Material provided below:
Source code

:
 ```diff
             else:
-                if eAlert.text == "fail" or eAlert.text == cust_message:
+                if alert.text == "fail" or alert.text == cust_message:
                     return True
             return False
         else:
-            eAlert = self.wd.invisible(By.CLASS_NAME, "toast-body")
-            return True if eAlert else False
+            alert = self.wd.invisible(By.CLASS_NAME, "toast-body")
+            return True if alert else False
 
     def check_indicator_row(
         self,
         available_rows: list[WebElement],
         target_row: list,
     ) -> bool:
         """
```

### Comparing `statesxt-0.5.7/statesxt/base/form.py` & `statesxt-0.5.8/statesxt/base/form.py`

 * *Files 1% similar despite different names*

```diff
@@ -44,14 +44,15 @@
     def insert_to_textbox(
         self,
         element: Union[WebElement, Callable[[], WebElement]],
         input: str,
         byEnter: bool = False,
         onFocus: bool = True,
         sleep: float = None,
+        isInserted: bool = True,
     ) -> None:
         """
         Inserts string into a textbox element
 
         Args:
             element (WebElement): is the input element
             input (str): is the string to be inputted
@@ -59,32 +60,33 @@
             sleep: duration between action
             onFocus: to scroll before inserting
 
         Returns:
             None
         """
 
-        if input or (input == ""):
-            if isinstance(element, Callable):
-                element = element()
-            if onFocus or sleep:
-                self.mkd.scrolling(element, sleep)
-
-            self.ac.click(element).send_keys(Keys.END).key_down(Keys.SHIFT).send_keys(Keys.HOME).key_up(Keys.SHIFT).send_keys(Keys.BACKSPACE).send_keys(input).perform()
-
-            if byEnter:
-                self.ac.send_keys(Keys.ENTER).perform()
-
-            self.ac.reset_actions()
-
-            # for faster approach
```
End of Material provided.
Material provided below:
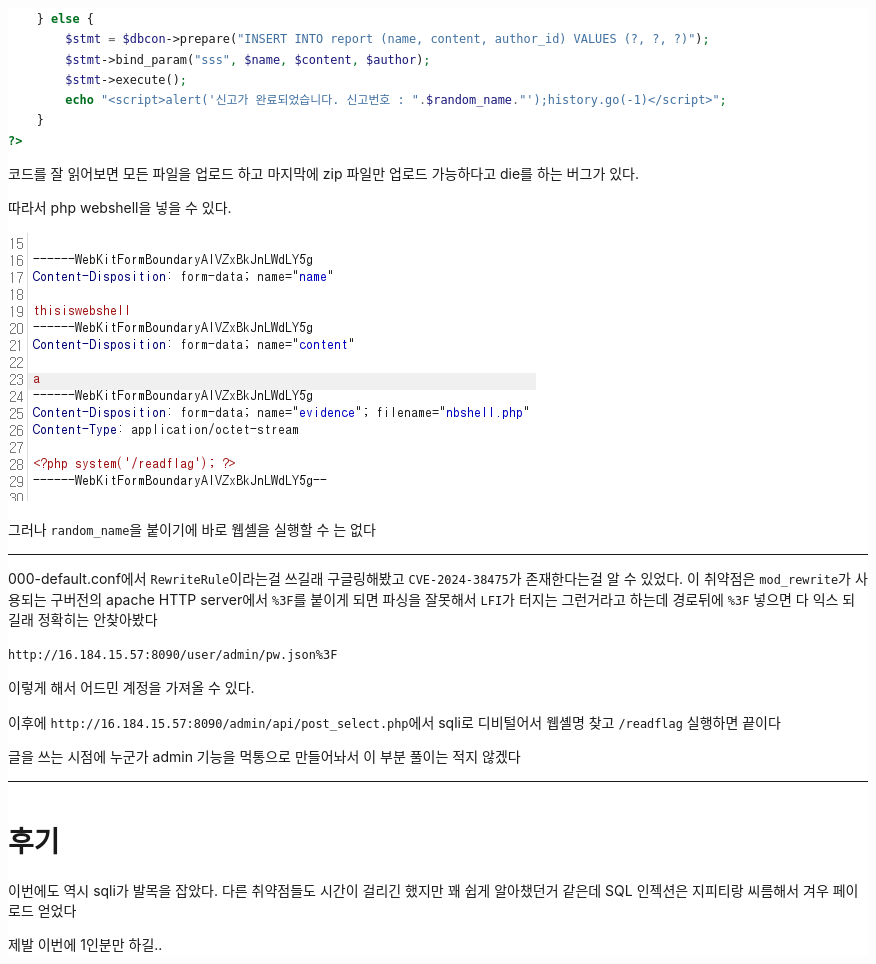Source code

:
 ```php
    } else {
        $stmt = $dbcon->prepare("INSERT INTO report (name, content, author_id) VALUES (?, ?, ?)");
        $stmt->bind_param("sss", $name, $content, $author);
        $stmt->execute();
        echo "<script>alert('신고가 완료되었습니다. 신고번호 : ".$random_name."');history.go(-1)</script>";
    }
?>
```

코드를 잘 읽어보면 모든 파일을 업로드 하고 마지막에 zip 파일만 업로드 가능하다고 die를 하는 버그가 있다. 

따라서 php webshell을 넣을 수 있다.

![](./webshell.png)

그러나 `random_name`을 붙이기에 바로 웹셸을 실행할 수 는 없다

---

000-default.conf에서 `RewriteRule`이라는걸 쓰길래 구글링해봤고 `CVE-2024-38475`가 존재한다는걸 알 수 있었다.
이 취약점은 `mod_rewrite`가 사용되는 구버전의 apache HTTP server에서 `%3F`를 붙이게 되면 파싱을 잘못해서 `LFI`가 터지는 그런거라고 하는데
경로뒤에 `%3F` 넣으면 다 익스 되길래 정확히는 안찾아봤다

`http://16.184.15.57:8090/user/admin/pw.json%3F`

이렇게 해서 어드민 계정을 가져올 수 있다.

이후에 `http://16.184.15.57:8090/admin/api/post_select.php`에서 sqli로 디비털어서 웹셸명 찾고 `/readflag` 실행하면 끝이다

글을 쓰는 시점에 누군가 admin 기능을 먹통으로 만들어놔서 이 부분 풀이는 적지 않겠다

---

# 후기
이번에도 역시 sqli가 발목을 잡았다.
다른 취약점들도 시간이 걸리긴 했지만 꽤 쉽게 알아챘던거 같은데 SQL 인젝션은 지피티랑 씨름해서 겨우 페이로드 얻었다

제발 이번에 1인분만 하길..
End of Material provided.
(Task goal): If a line above includes the string "stmt", pick it out.

(Answer space):
        $stmt = $dbcon->prepare("INSERT INTO report (name, content, author_id) VALUES (?, ?, ?)");
        $stmt->bind_param("sss", $name, $content, $author);
        $stmt->execute();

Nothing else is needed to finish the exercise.